As I’ve gotten to know more of my classmates these past few weeks, I’ve been struck by how many of you moved from elsewhere to attend BI, whether from a different town or a different continent. BI’s Oslo location was probably part what attracted you to attend (I know it was for me). As I get to know Oslo, I’ve been finding that it is a great place to live as student! These five places are a great way to start getting to know Oslo if you’re new in town.
Oslo Natives: What have I missed? Where would you take a new friend to introduce them to the best of Oslo? Leave a comment!
Sometimes we all need a break from campus. Luckily I’ve found the area immediately surrounding BI has plenty of opportunities to recharge during a break or after a long day of classes.
You can reenergize yourself with some exercise at the on-campus Athletica gym, try a Crossfit class just across the river, grab some friends for a game of Cageball (like soccer with fewer people and a faster pace) or, my favourite, just talk a long walk on the path running alongside the Akerselva all the way into the sentrum.
If it’s a snack you need, head across the street to Nydalen Sushi for good-quality rolls at discounted student prices, grab a sandwich at the Godt Brød organic bakery in the Nydalen T-Bane station or save money by stocking up on snacks for class at Coop Mega supermarket also in the station building.
If you just need some relaxation, walk over to the Nydalen Bryggeri for a beer on the large patio, pop across the street for a haircut at Auster, or schedule a massage at Råh, located next door to Kroa (students get 15% off Monday-Friday 10:00-14:00).
If you like quirky cafes, relaxed bars, live music and vintage shopping, you will love Grünerløkka.
For your weekend dancing fix, check out Blå for an eclectic line-up of musicians and DJs, or if you are in the mood for something more low-key, see the schedule of upcoming shows at the Parkteatre.
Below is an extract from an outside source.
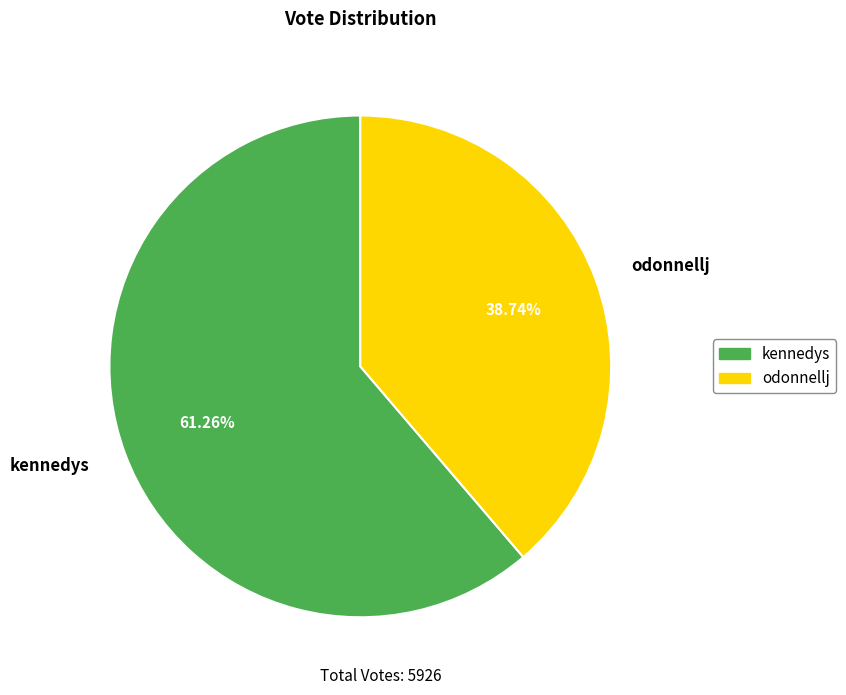

True or false: odonnellj accounts for 33% of the total.

False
You’ll want to get tickets in advance as this pocket-sized venue fills up fast for popular acts.
While cocktails will always be expensive in Norway, it’s worth saving your kroners to try out some of the neighbourhood’s creative bars, like the Aku-Aku tiki bar. It will transport you to a South Pacific island with its mid-century, tropical décor and vintage tiki drinks.
Grünerløkka is also known for its coffee. From the flagship espresso bar of Oslo rockstar-barista Tim Wendelboe to cute local spots like Café Liebling, this area is nirvana for the caffeine-fuelled among us (that’s me!).
This central neighbourhood is great for students, especially international students for two reasons.
First, if you’ve come to Oslo from another country, chances are you can find a taste of home in the eateries and ethnic grocery stores in this area. I went in search of shrimp paste to make a Thai curry over the weekend and was overwhelmed by the huge variety of Asian ingredients for sale at stores like A Food Market, from whole spices to fresh produce like bitter gourd, green papaya and lime leaves. Other shops specialize in halal meat and Mediterranean or Middle Eastern fare.
Second, for students of all kinds, Grønland is great for maximizing your food budget! You can find the best deals in the city on produce at Grønlandtorg Frukt & Grønt as well as other fruit and vegetables shops in the area. And while you’re there, don’t miss the eclectic bars and restaurants in the area like Dattera til Hagen (with a relaxed patio and DJs on the weekend), Olympen (a historic beerhall and local food restaurant) or Punjab Tandoori (a very popular casual North Indian restaurant).
4. OSLO FJORD ISLANDS:
It’s only been one week since classes began and already I can tell that I will need some go-to activities to clear away the stress later in the semester. One of my favourite ways to do this is by spending a few hours on one of the islands that dot Oslo Fjord.
I can’t believe how convenient this experience is from the centre of the city! Ferries depart from Aker Brygge multiple times a day, stopping at the islands of Hovedøya, Bleikøya, Gressholmen, Lindøya and Nakkholmen and returning to Aker Brygge one hour later. A regular, zone one Ruter public transport ticket or pass is all you need to ride the ferry. But you’ll want to double check the schedule online before departing as it varies seasonally and by day of the week.
5. HIKES NEAR OSLO:
If, like me, part of what attracted you to going to school in Oslo was the access to nature close to the city, you’ll want to fit some hiking into your get-to-know-Oslo plan.
Perhaps the easiest and most accessible option when you need a nature fix right from school is to take T-bane line 5 to its terminus at Songsvann and walk the leisurely 3.2 km loop around the lake. If the weather is nice, one of the floating docks is a perfect place to catch up on some class reading.
Or, if you’re after a more strenuous but still convenient option, take T-bane line 3 all the way to Kolsås and climb the small mountain to Kolsåstoppen (about 7 km round-trip) for a free workout and panoramic views.
There is so much more I know I still haven’t seen of Oslo. I can’t wait to keep exploring!